Name: Experimental Data Analysis
Author: AIPOCH

When to Use

You have experimental results in CSV form and need a reproducible end-to-end analysis workflow (clean → test → report).
You need to compare two conditions (independent or paired) and determine statistical significance with effect sizes.
You need to compare 3+ groups (one-way) or multiple factors (multi-way) using ANOVA and post-hoc multiple comparisons.
You must validate assumptions (normality, homogeneity of variance) and document them in a report.
You need standardized run outputs (timestamped run directories) for traceability and auditing.

Key Features

Reproducible, run-based execution that writes all artifacts into outputs/runs/<timestamp>/.
Data preparation guidance: missing values, outliers, and variable type identification (continuous/categorical; grouping factors).
Descriptive statistics: means, standard deviations, confidence intervals, and grouped summary tables.
Inferential testing:
- t-tests (independent/paired) and non-parametric alternatives when assumptions fail.
- ANOVA (one-way and multi-way) with post-hoc testing (e.g., Tukey).
Reporting outputs: test statistics, p-values, effect sizes, tables, charts, and explicit assumption notes.
Reference materials for method selection and reporting templates:
- references/stats-method-selection.md
- references/reporting-template.md

Dependencies

Python 3.10+
pandas >= 2.0
numpy >= 1.24
scipy >= 1.10

Example Usage

The workflow is run-directory based. Initialize a new run, then analyze using the latest run by default.

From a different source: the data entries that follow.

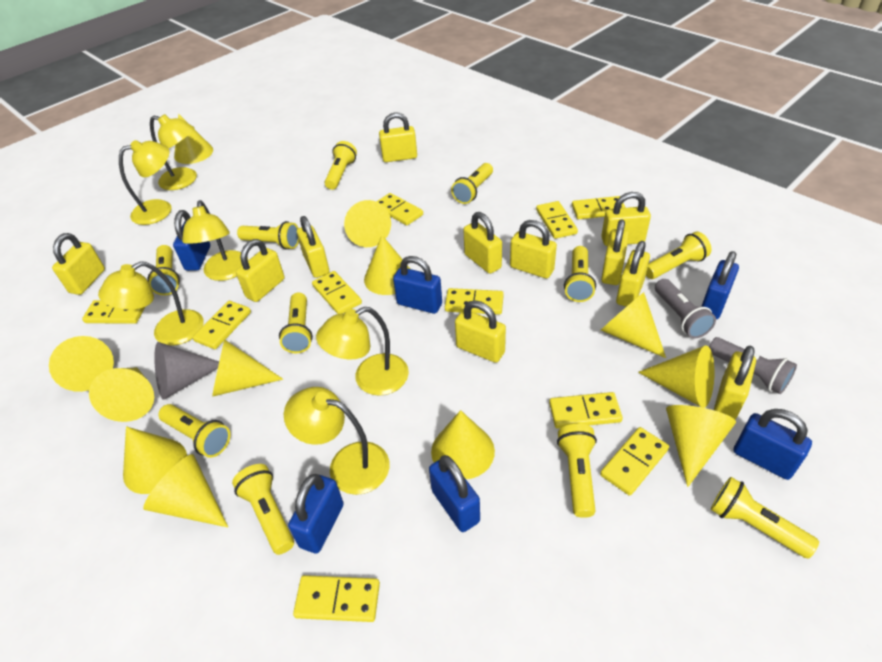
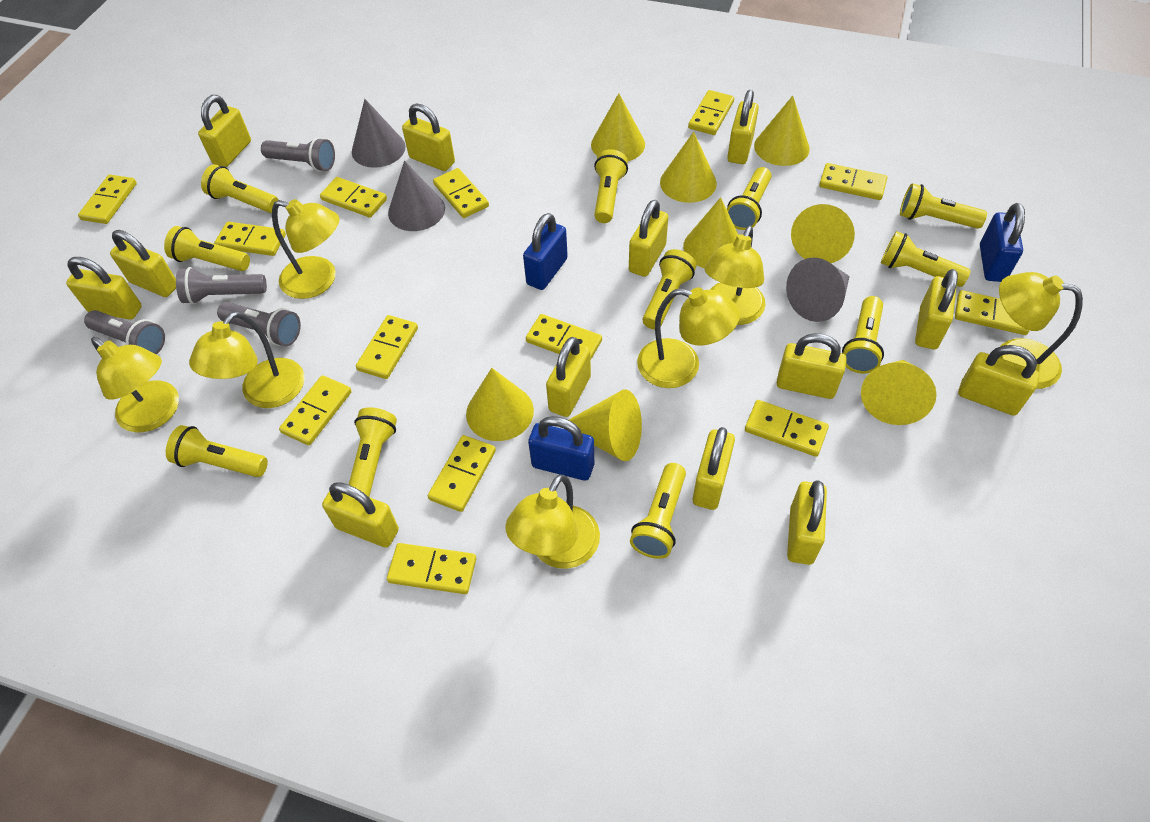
blue padlock: 6 -> 3
grey cone: 1 -> 3
grey flashlight: 2 -> 4
yellow cone: 12 -> 8
yellow domino: 10 -> 13
yellow lamp: 6 -> 7
yellow padlock: 11 -> 13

# 1) Initialize a new run directory with sample inputs/config
python scripts/init_run.py

# 2) Run analysis (uses the latest outputs/runs/<timestamp>/ by default)
python scripts/analyze_experiment.py

Expected directory conventions:

A new run directory is created at: outputs/runs/<timestamp>/
Configuration file location: outputs/runs/<timestamp>/config.json
All intermediate and final artifacts (config, inputs, outputs, figures, tables) must be written inside the run directory.
Writing outside the run directory is prohibited.

Implementation Details

Reproducible Run Management

Before each execution, run:
- scripts/init_run.py to create outputs/runs/<timestamp>/ and populate initial inputs/config.
Analysis scripts default to the latest run directory under outputs/runs/ unless explicitly overridden (if supported by the script).

Analysis Pipeline

Data Preparation
- Handle missing values (e.g., drop, impute, or flag) according to the experimental design.
- Detect and treat outliers (e.g., robust rules, domain thresholds), documenting any exclusions.
- Identify variable roles:
  - Outcome variable(s): typically continuous measurements.
  - Grouping factors: categorical condition labels (treatment/control, timepoint, genotype, etc.).
Descriptive Statistics
- Compute summary metrics per group:
  - Mean, standard deviation, and confidence intervals (commonly 95% CI).
- Produce grouped summary tables suitable for reporting.
Inferential Statistics
- Two-group comparisons
  - Use an independent t-test for separate groups.
  - Use a paired t-test for repeated measures / matched pairs.
  - If assumptions are violated, switch to an appropriate non-parametric alternative.
- Multi-group / multi-factor comparisons
  - Use one-way ANOVA for a single factor with 3+ levels.
  - Use multi-way ANOVA when multiple factors are present.
- Multiple comparisons
  - Apply post-hoc procedures (e.g., Tukey) after ANOVA when needed.
  - Define and document the multiple-comparison control strategy.
Assumption Checks and Reporting Standards
- Validate and report:
  - Normality (per group or model residuals, as appropriate).
  - Homogeneity of variance.
- Report, at minimum:
  - Test statistic, degrees of freedom (if applicable), p-value.
  - Effect size(s) and confidence intervals where applicable.
- Retain analysis code and random seeds to ensure reproducibility.